- _Exercise goal_:
Copy the text of every item below line for line, keeping each character and line break unchanged.

- _Material for this exercise_:
+--
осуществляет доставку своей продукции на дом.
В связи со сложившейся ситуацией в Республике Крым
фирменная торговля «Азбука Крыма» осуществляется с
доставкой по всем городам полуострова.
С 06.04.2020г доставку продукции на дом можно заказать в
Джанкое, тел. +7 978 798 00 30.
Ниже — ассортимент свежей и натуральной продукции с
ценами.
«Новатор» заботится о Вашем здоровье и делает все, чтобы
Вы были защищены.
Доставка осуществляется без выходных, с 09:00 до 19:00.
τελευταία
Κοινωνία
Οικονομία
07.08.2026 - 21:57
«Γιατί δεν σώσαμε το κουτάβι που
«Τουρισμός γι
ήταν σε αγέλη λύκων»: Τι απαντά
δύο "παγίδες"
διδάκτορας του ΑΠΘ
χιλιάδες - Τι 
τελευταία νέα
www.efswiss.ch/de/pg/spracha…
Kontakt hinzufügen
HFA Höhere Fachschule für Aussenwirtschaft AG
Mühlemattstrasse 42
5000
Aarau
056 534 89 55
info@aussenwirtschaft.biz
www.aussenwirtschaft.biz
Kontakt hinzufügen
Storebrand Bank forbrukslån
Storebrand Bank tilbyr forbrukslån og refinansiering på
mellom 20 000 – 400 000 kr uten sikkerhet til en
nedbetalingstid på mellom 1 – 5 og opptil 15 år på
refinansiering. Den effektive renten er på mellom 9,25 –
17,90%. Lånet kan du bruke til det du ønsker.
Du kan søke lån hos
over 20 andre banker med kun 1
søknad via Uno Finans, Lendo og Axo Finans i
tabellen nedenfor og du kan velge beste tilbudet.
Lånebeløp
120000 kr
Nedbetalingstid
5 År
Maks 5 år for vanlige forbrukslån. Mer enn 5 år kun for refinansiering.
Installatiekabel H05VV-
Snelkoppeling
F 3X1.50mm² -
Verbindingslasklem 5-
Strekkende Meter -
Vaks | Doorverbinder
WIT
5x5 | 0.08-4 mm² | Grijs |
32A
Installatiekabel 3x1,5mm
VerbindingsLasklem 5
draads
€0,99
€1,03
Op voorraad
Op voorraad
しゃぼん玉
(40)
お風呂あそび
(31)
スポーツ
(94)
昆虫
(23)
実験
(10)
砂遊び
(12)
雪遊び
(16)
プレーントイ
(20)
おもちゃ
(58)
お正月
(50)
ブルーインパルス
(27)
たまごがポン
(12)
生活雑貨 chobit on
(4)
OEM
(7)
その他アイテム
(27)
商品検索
+--
- _Exercise output_:
осуществляет доставку своей продукции на дом.
В связи со сложившейся ситуацией в Республике Крым
фирменная торговля «Азбука Крыма» осуществляется с
доставкой по всем городам полуострова.
С 06.04.2020г доставку продукции на дом можно заказать в
Джанкое, тел. +7 978 798 00 30.
Ниже — ассортимент свежей и натуральной продукции с
ценами.
«Новатор» заботится о Вашем здоровье и делает все, чтобы
Вы были защищены.
Доставка осуществляется без выходных, с 09:00 до 19:00.
τελευταία
Κοινωνία
Οικονομία
07.08.2026 - 21:57
«Γιατί δεν σώσαμε το κουτάβι που
«Τουρισμός γι
ήταν σε αγέλη λύκων»: Τι απαντά
δύο "παγίδες"
διδάκτορας του ΑΠΘ
χιλιάδες - Τι 
τελευταία νέα
www.efswiss.ch/de/pg/spracha…
Kontakt hinzufügen
HFA Höhere Fachschule für Aussenwirtschaft AG
Mühlemattstrasse 42
5000
Aarau
056 534 89 55
info@aussenwirtschaft.biz
www.aussenwirtschaft.biz
Kontakt hinzufügen
Storebrand Bank forbrukslån
Storebrand Bank tilbyr forbrukslån og refinansiering på
mellom 20 000 – 400 000 kr uten sikkerhet til en
nedbetalingstid på mellom 1 – 5 og opptil 15 år på
refinansiering. Den effektive renten er på mellom 9,25 –
17,90%. Lånet kan du bruke til det du ønsker.
Du kan søke lån hos
over 20 andre banker med kun 1
søknad via Uno Finans, Lendo og Axo Finans i
tabellen nedenfor og du kan velge beste tilbudet.
Lånebeløp
120000 kr
Nedbetalingstid
5 År
Maks 5 år for vanlige forbrukslån. Mer enn 5 år kun for refinansiering.
Installatiekabel H05VV-
Snelkoppeling
F 3X1.50mm² -
Verbindingslasklem 5-
Strekkende Meter -
Vaks | Doorverbinder
WIT
5x5 | 0.08-4 mm² | Grijs |
32A
Installatiekabel 3x1,5mm
VerbindingsLasklem 5
draads
€0,99
€1,03
Op voorraad
Op voorraad
しゃぼん玉
(40)
お風呂あそび
(31)
スポーツ
(94)
昆虫
(23)
実験
(10)
砂遊び
(12)
雪遊び
(16)
プレーントイ
(20)
おもちゃ
(58)
お正月
(50)
ブルーインパルス
(27)
たまごがポン
(12)
生活雑貨 chobit on
(4)
OEM
(7)
その他アイテム
(27)
商品検索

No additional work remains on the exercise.